Form variables submitted by the client browser, as found in the form scope in RXML. Both query (as found in the query part of the URL) and POST (submitted in the request body) variables share this scope, with query variables having priority over POST ones. In other words, the query part of the URL overrides whatever variables are sent in the request body.

The indices and values of this mapping map to the names and values of the variable names. All data (names and values) are decoded from their possible transport encoding.

mapping(string:mixed) misc;

This mapping contains miscellaneous non-standardized information, and is the typical location to store away your own request-local data for passing between modules et cetera. Be sure to use a key unique to your own application.

mapping(string:string) cookies;

The indices and values map to the names and values of the cookies sent by the client for the requested page. All data (names and values) are decoded from their possible transport encoding.

mapping(string:string) request_headers;

Indices and values map to the names and values of all HTTP headers sent with the request; all data has been transport decoded, and the header names are canonized (lowercased) on top of that. Here is where you look for the "user-agent" header, the "referer" [sic!] header and similar interesting data provided by the client.

mapping(string:mixed) client_var;

The client scope; a mapping of various client-related variables, indices being the entity names and the values being their values respectively.

multiset(string) prestate;

A multiset of all prestates harvested from the URL. Prestates are boolean flags, who are introduced in an extra leading path segment of the URL path put within parentheses, as in http://docs.roxen.com/(tables)/, this rendering a prestate multiset (< "tables" >).

Prestates are mostly useful for debugging purposes, since prestates generally lead to multiple URLs for identical documents resulting in poor usage of browser/proxy caches and the like.
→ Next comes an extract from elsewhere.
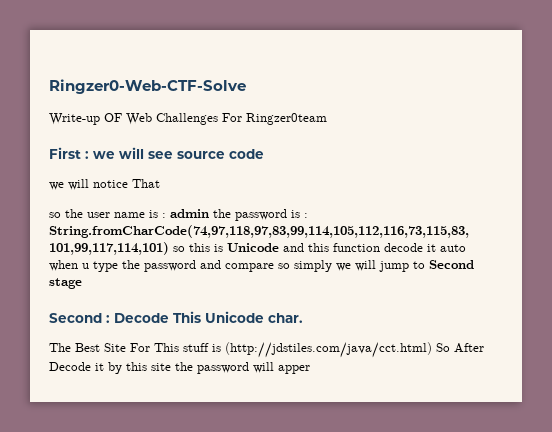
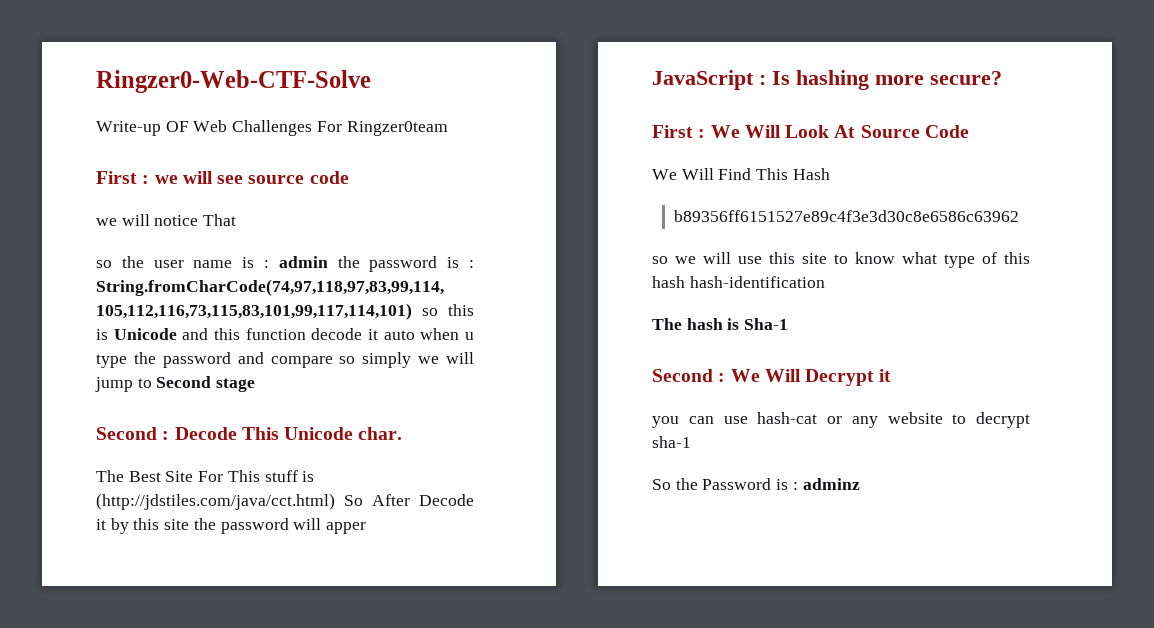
(310, 369) none -> [652,70,1002,90] [652,125,969,138] [652,168,830,180] [674,210,1020,222] [652,252,1030,268] [652,276,825,288] [652,318,789,330] [652,369,892,386] [652,412,1030,428] [652,436,691,448] [652,478,860,490] // JavaScript : Is hashing more secure? // First : We Will Look At Source Code // We Will Find This Hash // b89356ff6151527e89c4f3e3d30c8e6586c63962 // so we will use this site to know what type of this hash hash-identification // The hash is Sha-1 // Second : We Will Decrypt it // you can use hash-cat or any website to decrypt sha-1 // So the Password is : adminz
See config.

multiset(string) config;

Much like prestates, the id->config multiset is typically used for boolean information of state supplied by the client. The config state, however, is hidden in a client-side cookie treated specially by roxen, namely the RoxenConfig cookie.
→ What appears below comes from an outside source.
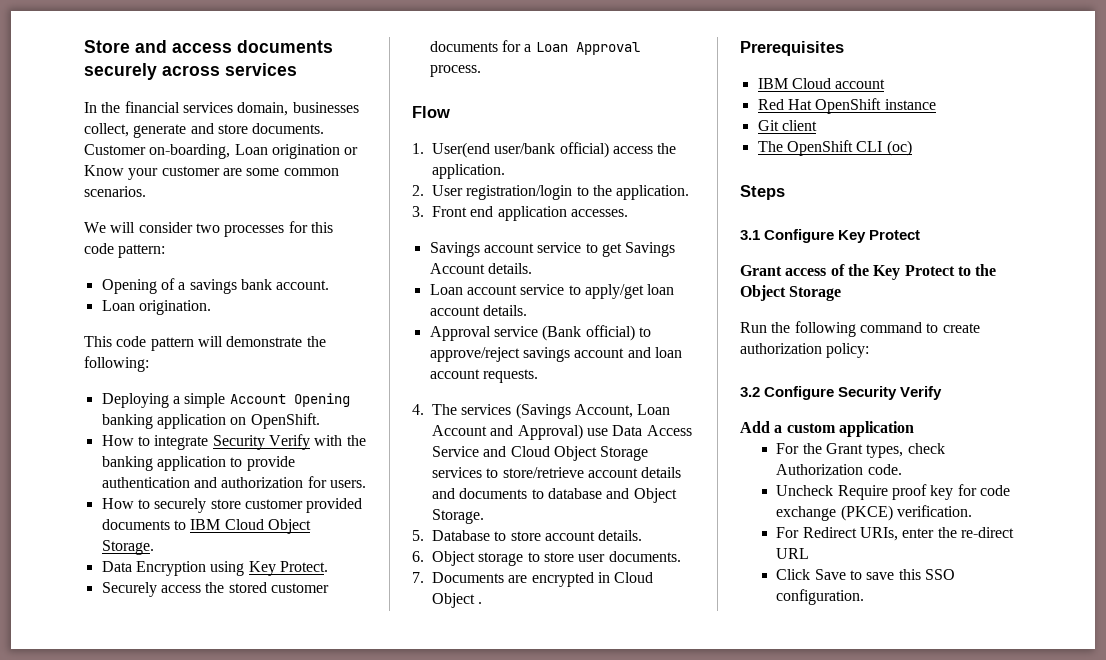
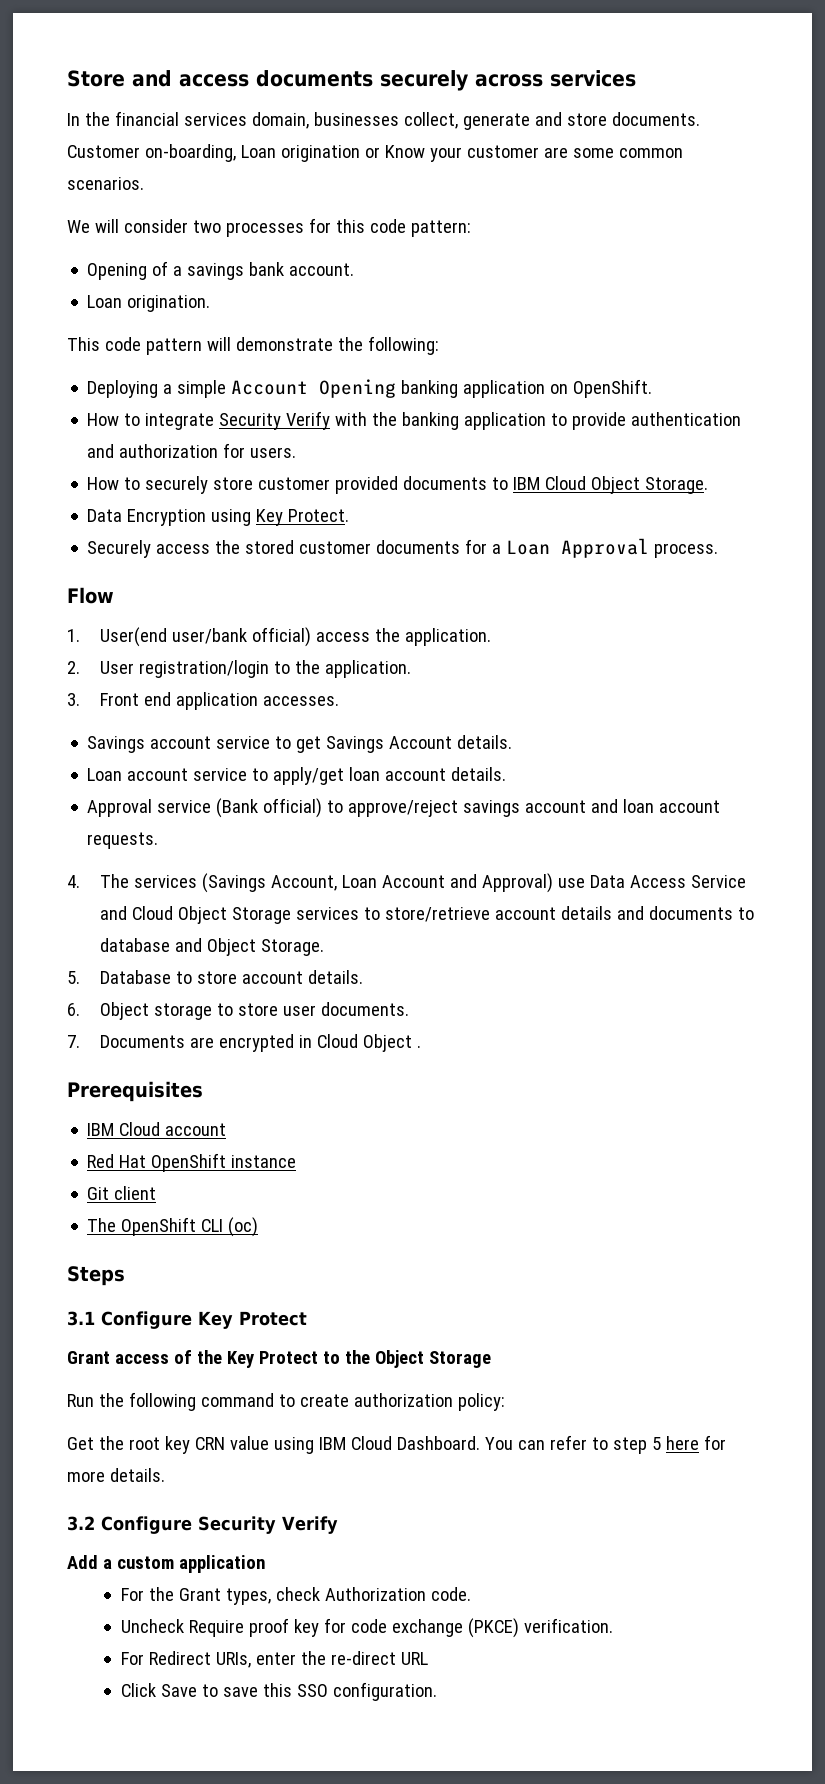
(870, 350) none -> [67,1435,726,1454] [67,1468,165,1482] // Get the root key CRN value using IBM Cloud Dashboard. You can refer to step 5 here for more details.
multiset(string) supports;

All flags set by the supports system.

multiset(string) pragma;

All pragmas (lower-cased for canonization) sent with the request. For real-world applications typically only pragma["no-cache"] is of any particular interest, this being sent when the user does a forced reload of the page.

string prot;

The protocol used for the request, e g "FTP", "HTTP/1.0", "HTTP/1.1". (Se also clientprot.)

string clientprot;

The protocol the client wanted to use in the request. This may not be the same as prot, if the client wanted to talk a higher protocol version than the server supports to date.

string method;

The method used by the client in this request, e g "GET", "POST".

string realfile;

When the the requested resource is an actual file in the real filesystem, this is its path.

string virtfile;

The mountpoint of the location module that provided the requested file.

Note!

This is not accessable from location modules; you need to keep track of your mountpoint on your own using defvar() and query(). This mountpoint is relative to the server URL.

string rest_query;

The scraps and leftovers of the requested URL's query part after removing all variables (that is, all key=value pairs) from it.

string raw;

The raw, untouched request in its entirety.

string query;

The entire raw query part (all characters after the first question mark, '?') of the requested URL.

string not_query;

The part of the path segment of the requested URL that is below the virtual server's mountpoint. For a typical server registering a URL with no ending path component, not_query will contain all characters from the leading '/' to, but not including, the first question mark ('?') of the URL.

string data;

The raw request body, containing non-decoded post variables et cetera.

string remoteaddr;

The client's IP address.

string host;

The client's hostname, if resolved.

Stdio.File connection()

Returns the file descriptor used for the connection to the client.

Configuration configuration()

Returns the Configuration object of the virtual server that is handling the request.